Deductible: The amount you pay out of pocket for covered services before your insurance begins paying its share. If your deductible is $2,000 and you have a $3,000 surgery, you pay $2,000 and your insurance covers the remaining $1,000 (minus coinsurance). Deductibles reset at the start of each plan year.
Copay: A fixed dollar amount you pay for a specific service, often at the time of the visit. A $30 copay for a primary care visit means you pay $30 regardless of the total bill. Many plans don’t apply copays toward the deductible.
Coinsurance: The percentage of covered costs you pay after meeting your deductible. With 20% coinsurance, once your deductible is met, you pay 20% of each covered bill and your insurance pays 80%.
Out-of-pocket maximum: The annual cap on what you can be required to pay for covered services. Once you reach this limit, your insurance covers 100% of covered costs for the rest of the plan year.
How they work together
The costs accumulate in a specific order:
- You pay 100% of covered costs until you hit your deductible
- After the deductible, you pay your coinsurance percentage on covered costs
- Copays may or may not count toward the deductible (check your plan)
- Once your combined payments reach the out-of-pocket maximum, insurance pays 100%
Example: Plan with $1,500 deductible, 20% coinsurance, $6,000 out-of-pocket max.
- You have a $2,000 hospitalization: you pay $1,500 (deductible) + 20% of $500 = $1,600 total
- Later in the year you have $30,000 in further covered costs: you keep paying 20% until you’ve paid $4,400 more (reaching the $6,000 cap)
- Any additional covered care that year: $0 out of pocket
2026 ACA limits
For 2026 marketplace plans, the ACA sets maximum out-of-pocket limits:
- Individual: $10,600
- Family: $21,200
No compliant ACA plan can make you pay more than these amounts for covered in-network services in a single year. Plans with lower out-of-pocket maximums exist — they just cost more in premiums.
Plan tiers and cost tradeoffs
ACA marketplace plans use metal tiers to describe the cost-sharing split:
| Tier | Insurer pays (avg) | You pay (avg) | Good for |
|---|---|---|---|
| Bronze | 60% | 40% | Low premium seekers; rarely use care |
| Silver | 70% | 30% | Baseline; required for cost-sharing reductions |
| Gold | 80% | 20% | Moderate to high expected healthcare use |
| Platinum | 90% | 10% | High expected use; expensive but predictable costs |
These percentages are averages across the plan’s covered services — your actual cost-sharing on any specific service depends on the plan’s specific deductible, copays, and coinsurance structure.
In-network vs out-of-network
The deductible and out-of-pocket maximum apply to in-network providers. Out-of-network care is often subject to a separate, higher deductible and out-of-pocket max — or may not be covered at all under HMO plans. Verify whether a provider is in-network before scheduling care.

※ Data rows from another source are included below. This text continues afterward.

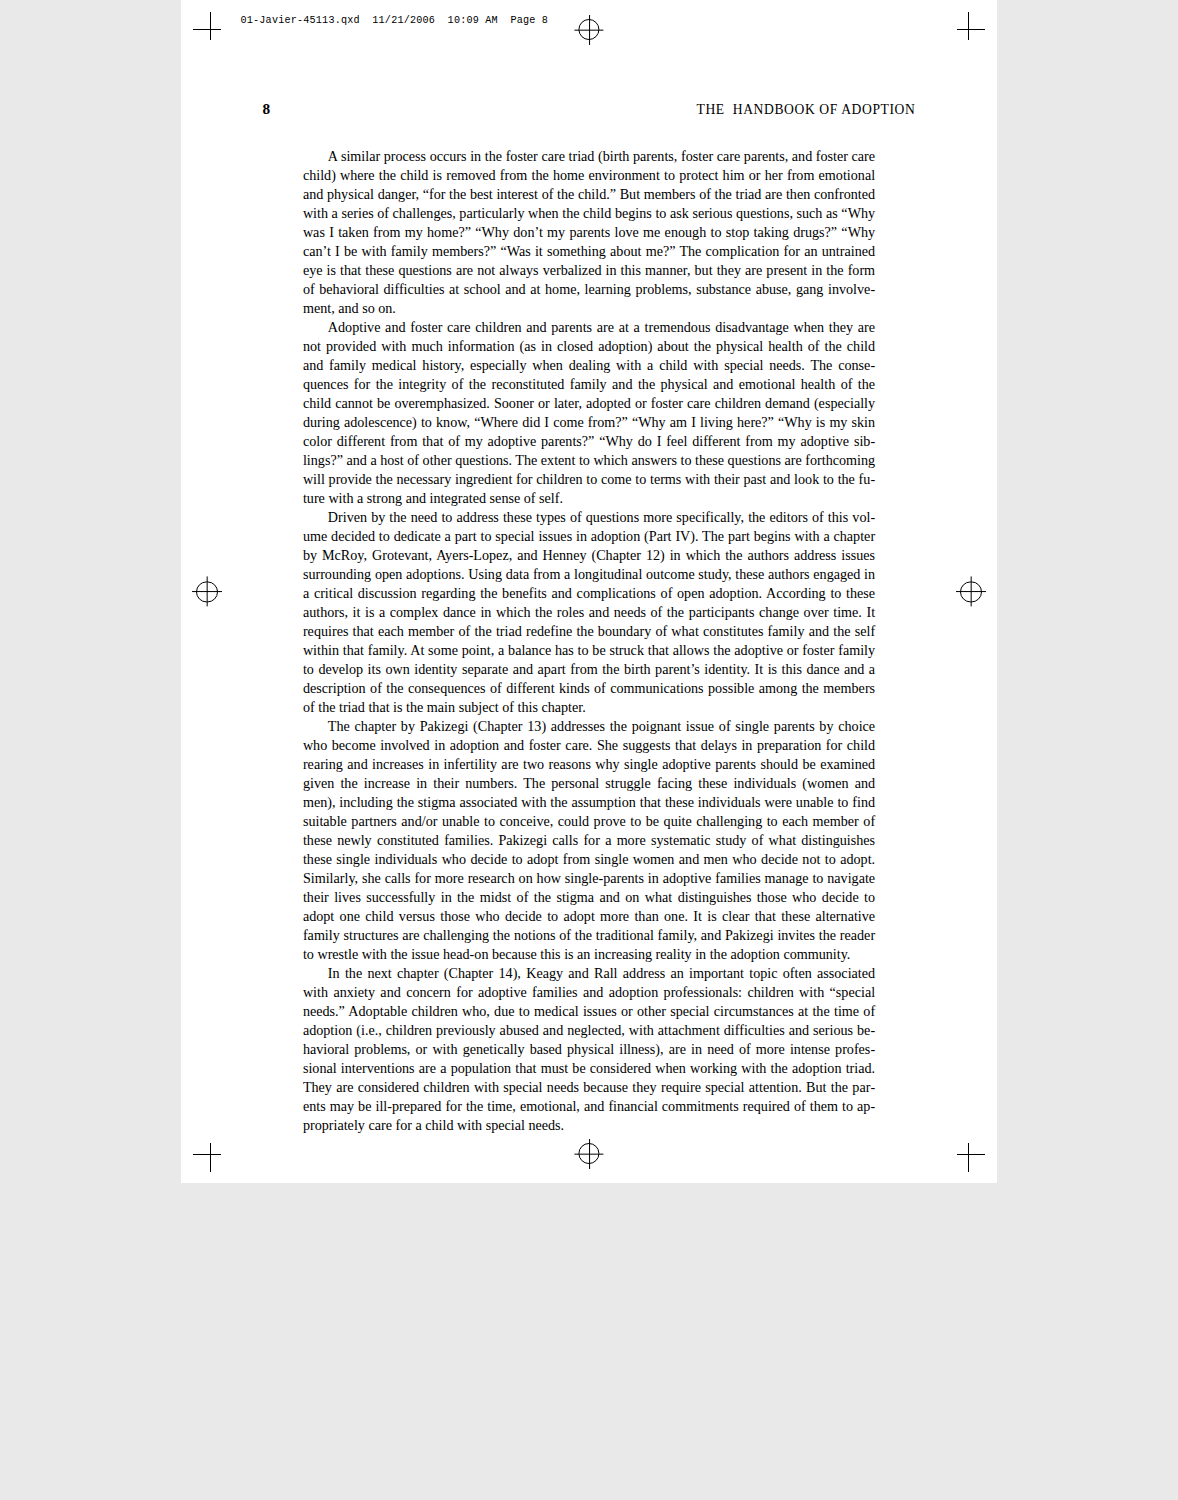01-Javier-45113.qxd 11/21/2006 10:09 AM Page 8
8 THE HANDBOOK OF ADOPTION
A similar process occurs in the foster care triad (birth parents, foster care parents, and foster care child) where the child is removed from the home environment to protect him or her from emotional and physical danger, “for the best interest of the child.” But members of the triad are then confronted with a series of challenges, particularly when the child begins to ask serious questions, such as “Why was I taken from my home?” “Why don’t my parents love me enough to stop taking drugs?” “Why can’t I be with family members?” “Was it something about me?” The complication for an untrained eye is that these questions are not always verbalized in this manner, but they are present in the form of behavioral difficulties at school and at home, learning problems, substance abuse, gang involvement, and so on.
Adoptive and foster care children and parents are at a tremendous disadvantage when they are not provided with much information (as in closed adoption) about the physical health of the child and family medical history, especially when dealing with a child with special needs. The consequences for the integrity of the reconstituted family and the physical and emotional health of the child cannot be overemphasized. Sooner or later, adopted or foster care children demand (especially during adolescence) to know, “Where did I come from?” “Why am I living here?” “Why is my skin color different from that of my adoptive parents?” “Why do I feel different from my adoptive siblings?” and a host of other questions. The extent to which answers to these questions are forthcoming will provide the necessary ingredient for children to come to terms with their past and look to the future with a strong and integrated sense of self.
Driven by the need to address these types of questions more specifically, the editors of this volume decided to dedicate a part to special issues in adoption (Part IV). The part begins with a chapter by McRoy, Grotevant, Ayers-Lopez, and Henney (Chapter 12) in which the authors address issues surrounding open adoptions. Using data from a longitudinal outcome study, these authors engaged in a critical discussion regarding the benefits and complications of open adoption. According to these authors, it is a complex dance in which the roles and needs of the participants change over time. It requires that each member of the triad redefine the boundary of what constitutes family and the self within that family. At some point, a balance has to be struck that allows the adoptive or foster family to develop its own identity separate and apart from the birth parent’s identity. It is this dance and a description of the consequences of different kinds of communications possible among the members of the triad that is the main subject of this chapter.
The chapter by Pakizegi (Chapter 13) addresses the poignant issue of single parents by choice who become involved in adoption and foster care. She suggests that delays in preparation for child rearing and increases in infertility are two reasons why single adoptive parents should be examined given the increase in their numbers. The personal struggle facing these individuals (women and men), including the stigma associated with the assumption that these individuals were unable to find suitable partners and/or unable to conceive, could prove to be quite challenging to each member of these newly constituted families. Pakizegi calls for a more systematic study of what distinguishes these single individuals who decide to adopt from single women and men who decide not to adopt. Similarly, she calls for more research on how single-parents in adoptive families manage to navigate their lives successfully in the midst of the stigma and on what distinguishes those who decide to adopt one child versus those who decide to adopt more than one. It is clear that these alternative family structures are challenging the notions of the traditional family, and Pakizegi invites the reader to wrestle with the issue head-on because this is an increasing reality in the adoption community.
In the next chapter (Chapter 14), Keagy and Rall address an important topic often associated with anxiety and concern for adoptive families and adoption professionals: children with “special needs.” Adoptable children who, due to medical issues or other special circumstances at the time of adoption (i.e., children previously abused and neglected, with attachment difficulties and serious behavioral problems, or with genetically based physical illness), are in need of more intense professional interventions are a population that must be considered when working with the adoption triad. They are considered children with special needs because they require special attention. But the parents may be ill-prepared for the time, emotional, and financial commitments required of them to appropriately care for a child with special needs.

Choosing between a high-deductible and low-deductible plan
Higher-deductible plans have lower premiums. They make financial sense if:
- You’re generally healthy and use little care in a typical year
- You have savings to cover the deductible if needed
- The high-deductible plan is HSA-eligible — the plan must meet IRS minimum deductible and maximum out-of-pocket thresholds; check the plan’s summary of benefits or healthcare.gov to confirm HSA eligibility
Lower-deductible plans cost more each month but give predictable costs if you have ongoing prescriptions, therapy, or expect significant care in the coming year.